NGOs: Leading the parade

By Henry Lamb

Agencies of the federal government gave $137 million last year to 20 major environmental organizations, according to Pulitzer Prize-winning reporter Tom Knudson.

Among the organizations claiming the bulk of the prize are The Nature Conservancy and the World Wide Fund for Nature (World Wildlife Fund). Both of these organizations are also members of another international non-government organization, to which the U.S. State Department generously gives more than $1 million per year – the International Union for the Conservation of Nature.

In addition, six federal agencies are members of the IUCN, paying annual dues totaling nearly $300,000.

If taxpayers are surprised to learn that their hard-earned dollars are being turned over to environmental organizations, they will be shocked to learn that this direct transfer is dwarfed by the amount of money funneled to environmental non-government organizations through the United Nations.

These same three NGOs, along with Greenpeace and the World Resources Institute, are each identified as “executing agency,” or “collaborating organization” on 46 projects, which received grants totaling $808,537,000, as reported in the June 30, 1999, “Operational Report on GEF [Global Environment Facility] Programs.”

The United States contributes substantially to the Global Environment Facility.

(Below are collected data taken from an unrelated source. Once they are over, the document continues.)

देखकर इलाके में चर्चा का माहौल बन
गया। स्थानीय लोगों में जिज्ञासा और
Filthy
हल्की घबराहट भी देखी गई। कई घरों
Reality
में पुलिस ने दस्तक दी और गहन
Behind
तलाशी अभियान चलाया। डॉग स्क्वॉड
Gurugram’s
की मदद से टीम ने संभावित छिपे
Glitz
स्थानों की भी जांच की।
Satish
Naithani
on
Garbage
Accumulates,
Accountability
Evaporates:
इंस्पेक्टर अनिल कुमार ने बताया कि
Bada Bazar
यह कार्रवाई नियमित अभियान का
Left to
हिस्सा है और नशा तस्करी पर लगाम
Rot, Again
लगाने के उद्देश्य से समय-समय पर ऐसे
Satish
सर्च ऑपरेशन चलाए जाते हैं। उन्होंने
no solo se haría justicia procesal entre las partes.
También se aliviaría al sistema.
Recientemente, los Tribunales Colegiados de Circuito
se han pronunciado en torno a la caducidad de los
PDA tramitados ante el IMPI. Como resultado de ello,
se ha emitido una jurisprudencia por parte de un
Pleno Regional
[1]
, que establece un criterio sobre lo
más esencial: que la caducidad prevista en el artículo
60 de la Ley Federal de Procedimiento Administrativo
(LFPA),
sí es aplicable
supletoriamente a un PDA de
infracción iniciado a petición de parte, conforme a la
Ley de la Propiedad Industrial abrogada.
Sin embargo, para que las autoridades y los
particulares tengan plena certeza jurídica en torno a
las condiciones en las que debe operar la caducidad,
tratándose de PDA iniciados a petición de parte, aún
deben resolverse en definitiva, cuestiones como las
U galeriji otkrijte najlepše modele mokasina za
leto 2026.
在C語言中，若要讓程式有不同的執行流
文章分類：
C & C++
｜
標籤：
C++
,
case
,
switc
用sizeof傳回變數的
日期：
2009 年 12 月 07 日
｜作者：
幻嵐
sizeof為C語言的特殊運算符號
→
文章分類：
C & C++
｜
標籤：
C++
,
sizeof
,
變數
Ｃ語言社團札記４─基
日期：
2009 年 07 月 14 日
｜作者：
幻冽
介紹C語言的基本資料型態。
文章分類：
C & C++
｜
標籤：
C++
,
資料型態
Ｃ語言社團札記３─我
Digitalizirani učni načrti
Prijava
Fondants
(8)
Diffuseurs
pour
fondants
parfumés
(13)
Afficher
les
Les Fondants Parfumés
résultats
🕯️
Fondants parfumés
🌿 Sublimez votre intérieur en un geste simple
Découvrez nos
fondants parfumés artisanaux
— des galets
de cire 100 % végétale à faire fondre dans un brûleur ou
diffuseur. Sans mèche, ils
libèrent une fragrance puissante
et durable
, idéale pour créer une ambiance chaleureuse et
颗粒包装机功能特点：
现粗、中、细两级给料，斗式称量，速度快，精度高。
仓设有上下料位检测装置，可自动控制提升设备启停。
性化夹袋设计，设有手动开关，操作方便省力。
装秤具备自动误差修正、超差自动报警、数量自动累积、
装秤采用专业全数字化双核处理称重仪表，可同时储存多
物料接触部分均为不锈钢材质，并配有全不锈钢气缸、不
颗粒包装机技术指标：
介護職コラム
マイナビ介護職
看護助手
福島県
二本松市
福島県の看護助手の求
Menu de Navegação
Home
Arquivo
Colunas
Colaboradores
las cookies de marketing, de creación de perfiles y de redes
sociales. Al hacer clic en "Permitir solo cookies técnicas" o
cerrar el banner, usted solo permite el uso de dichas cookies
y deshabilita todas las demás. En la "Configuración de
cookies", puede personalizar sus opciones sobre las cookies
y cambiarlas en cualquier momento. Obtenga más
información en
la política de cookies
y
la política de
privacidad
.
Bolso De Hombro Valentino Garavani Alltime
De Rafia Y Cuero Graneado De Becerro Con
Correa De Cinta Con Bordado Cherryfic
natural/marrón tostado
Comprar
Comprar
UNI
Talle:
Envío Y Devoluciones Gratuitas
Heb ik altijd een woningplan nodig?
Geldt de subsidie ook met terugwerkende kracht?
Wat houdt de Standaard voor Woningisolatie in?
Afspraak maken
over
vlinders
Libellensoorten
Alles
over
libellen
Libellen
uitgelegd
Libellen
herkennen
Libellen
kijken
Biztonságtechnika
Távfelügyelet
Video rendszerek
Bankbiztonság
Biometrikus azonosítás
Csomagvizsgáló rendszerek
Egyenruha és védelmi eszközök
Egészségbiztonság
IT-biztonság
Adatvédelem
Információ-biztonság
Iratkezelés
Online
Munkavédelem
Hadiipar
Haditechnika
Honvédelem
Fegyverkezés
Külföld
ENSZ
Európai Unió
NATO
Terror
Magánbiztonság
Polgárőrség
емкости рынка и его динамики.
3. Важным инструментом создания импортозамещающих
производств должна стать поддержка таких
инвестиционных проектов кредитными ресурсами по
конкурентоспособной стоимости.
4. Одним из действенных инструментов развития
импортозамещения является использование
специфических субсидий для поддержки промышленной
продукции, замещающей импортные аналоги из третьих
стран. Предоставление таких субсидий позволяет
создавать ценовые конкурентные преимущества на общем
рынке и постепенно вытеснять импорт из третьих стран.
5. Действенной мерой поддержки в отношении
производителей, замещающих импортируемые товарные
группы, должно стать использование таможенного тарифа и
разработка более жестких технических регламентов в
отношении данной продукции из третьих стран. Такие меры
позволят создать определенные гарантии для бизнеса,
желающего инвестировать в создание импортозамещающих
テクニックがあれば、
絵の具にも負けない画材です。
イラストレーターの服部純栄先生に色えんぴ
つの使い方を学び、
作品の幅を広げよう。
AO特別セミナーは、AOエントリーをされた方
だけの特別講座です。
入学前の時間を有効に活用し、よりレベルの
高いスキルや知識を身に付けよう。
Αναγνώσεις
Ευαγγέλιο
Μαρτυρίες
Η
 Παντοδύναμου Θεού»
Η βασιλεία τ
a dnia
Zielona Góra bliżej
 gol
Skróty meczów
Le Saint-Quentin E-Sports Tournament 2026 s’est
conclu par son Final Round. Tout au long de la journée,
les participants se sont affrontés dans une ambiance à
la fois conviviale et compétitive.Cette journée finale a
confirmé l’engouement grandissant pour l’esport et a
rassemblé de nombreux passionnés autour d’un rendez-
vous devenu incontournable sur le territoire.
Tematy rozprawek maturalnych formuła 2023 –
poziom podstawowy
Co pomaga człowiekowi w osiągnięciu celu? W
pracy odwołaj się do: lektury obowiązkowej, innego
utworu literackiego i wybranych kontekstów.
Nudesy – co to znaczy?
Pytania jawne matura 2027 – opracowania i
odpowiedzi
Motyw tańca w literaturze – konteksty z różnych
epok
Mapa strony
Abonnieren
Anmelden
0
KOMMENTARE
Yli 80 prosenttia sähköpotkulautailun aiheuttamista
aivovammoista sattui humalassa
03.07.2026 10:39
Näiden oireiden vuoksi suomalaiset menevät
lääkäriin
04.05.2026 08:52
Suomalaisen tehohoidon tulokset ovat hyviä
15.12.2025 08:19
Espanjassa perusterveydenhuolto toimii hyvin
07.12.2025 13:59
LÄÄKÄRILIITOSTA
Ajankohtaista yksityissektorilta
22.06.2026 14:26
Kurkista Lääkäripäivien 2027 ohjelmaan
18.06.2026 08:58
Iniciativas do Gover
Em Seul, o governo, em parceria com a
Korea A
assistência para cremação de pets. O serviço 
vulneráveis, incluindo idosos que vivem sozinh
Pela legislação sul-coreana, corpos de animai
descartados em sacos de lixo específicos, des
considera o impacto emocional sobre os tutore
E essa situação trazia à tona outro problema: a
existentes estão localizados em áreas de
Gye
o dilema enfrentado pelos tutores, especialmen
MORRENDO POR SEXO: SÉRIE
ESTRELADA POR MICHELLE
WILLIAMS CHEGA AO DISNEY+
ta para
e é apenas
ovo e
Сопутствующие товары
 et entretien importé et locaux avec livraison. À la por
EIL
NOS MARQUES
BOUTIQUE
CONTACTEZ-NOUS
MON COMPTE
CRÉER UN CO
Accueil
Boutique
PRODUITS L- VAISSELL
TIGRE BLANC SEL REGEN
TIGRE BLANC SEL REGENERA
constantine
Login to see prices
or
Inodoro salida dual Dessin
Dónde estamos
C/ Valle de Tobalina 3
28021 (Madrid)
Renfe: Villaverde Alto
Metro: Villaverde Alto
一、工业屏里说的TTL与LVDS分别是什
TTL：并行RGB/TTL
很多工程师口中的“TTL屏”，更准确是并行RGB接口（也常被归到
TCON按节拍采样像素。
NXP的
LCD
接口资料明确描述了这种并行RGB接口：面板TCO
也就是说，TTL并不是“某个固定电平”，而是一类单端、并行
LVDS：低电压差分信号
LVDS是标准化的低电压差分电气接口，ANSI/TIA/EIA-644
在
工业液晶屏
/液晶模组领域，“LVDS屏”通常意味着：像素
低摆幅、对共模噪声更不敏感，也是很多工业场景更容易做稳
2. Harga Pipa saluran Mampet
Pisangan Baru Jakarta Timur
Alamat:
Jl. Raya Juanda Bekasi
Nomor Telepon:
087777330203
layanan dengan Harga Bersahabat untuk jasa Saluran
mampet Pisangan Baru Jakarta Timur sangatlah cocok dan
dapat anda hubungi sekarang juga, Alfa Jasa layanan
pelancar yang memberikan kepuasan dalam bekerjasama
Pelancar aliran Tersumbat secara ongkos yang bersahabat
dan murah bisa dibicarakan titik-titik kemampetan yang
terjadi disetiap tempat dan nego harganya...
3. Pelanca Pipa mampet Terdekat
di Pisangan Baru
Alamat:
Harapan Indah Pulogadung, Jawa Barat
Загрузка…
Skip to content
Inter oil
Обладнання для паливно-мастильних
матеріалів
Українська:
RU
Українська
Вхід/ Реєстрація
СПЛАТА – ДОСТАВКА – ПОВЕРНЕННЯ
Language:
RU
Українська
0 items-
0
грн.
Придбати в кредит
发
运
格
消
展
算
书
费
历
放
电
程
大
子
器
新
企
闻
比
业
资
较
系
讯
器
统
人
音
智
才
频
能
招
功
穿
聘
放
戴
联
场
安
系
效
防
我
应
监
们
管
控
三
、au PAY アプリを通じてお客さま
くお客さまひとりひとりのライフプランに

Environmentalism is a multi-billion dollar business, led by giant not-for-profit corporations whose offices and executive salaries dwarf those of struggling, for-profit corporations that are often the targets of environmentalism.

The Nature Conservancy, whose assets exceed a billion dollars, is known primarily for “protecting” land by direct acquisition, or the purchase of “conservation easements” or “development rights.” It also serves as a real estate agent for the federal government, reselling many of its acquisitions to federal agencies for tidy profits.

Whenever land is acquired by the government, or one of these organizations, the property taxes generated by the land vanishes, or is reduced dramatically. The remaining taxpayers are thereby forced to pay higher taxes to replace those no longer produced by the “protected” property.

This land-acquisition fever, promoted in the name of environmentalism, is an essential element of the global-environmental agenda – developed over the last few decades – that is being methodically implemented by this NGO-U.N.-government partnership.

  • The International Union for the Conservation of Nature first proposed the Convention on Biological Diversity in 1981 – a proposal developed by its members, which include these NGOs and six federal agencies. When the treaty was finally adopted in 1992 – even though it was not ratified by the U.S. Senate in 1994 – these NGOs and federal agencies continued to implement domestic policies to achieve the objectives of the treaty.

  • Biosphere Reserves, a program of UNESCO – the United Nations Educational, Scientific and Cultural Organization – are a key ingredient of the Convention on Biological Diversity. The State Department, using The Nature Conservancy as the local promoter, instigated the nomination of the Ozark Biosphere Reserve in Missouri and Arkansas. Local activists, who knew the threat these Biosphere Reserves pose to private-property rights, opposed the project so effectively that it was abandoned.

  • The Nature Conservancy is the “big-dog” in the fight which has continually worked to expand the wilderness areas and lock up more land in the Southern Appalachian Biosphere Reserve – one of 47 in the United States.

  • The World Wildlife Fund originated the “debt-for-nature” swap in South America, that resulted in exchanging poor-country debt for vast stretches of land – at rates as low as 10 cents on the dollar. This organization has also led the campaign to eliminate the use of chlorine, used to purify 98 percent of all public water supplies. PVC pipe and most plastics would be eliminated if they are ever successful in their quest.

Our tax dollars are being used to support and finance these activities.

The International Union for the Conservation of Nature – which is a private, not-for-profit corporation headquartered in Switzerland, beyond accountability to any U.S. government entity, maintains special consultative status with the U.N. It was a “scientific adviser” from the IUCN who accompanied UNESCO officials to Yellowstone National Park to declare it a World Heritage Site “in danger,” which triggered U.N. treaty authority to require “protection beyond the border of the site.”

These NGOs develop the environmental policy through the IUCN, which is legitimized by the U.N. through treaties and side-agreements with government partners, then lobby law makers to implement the policies through law, and then promote the policies through TV ads, so-called “educational” material provided to school children and, frequently, through law suits.

These NGOs should not be receiving tax dollars. Congressional hearings have demonstrated abuse of these funds, but the funding continues. So powerful is the environmental lobby that our tax dollars continue to fund the very organizations leading the parade to global governance.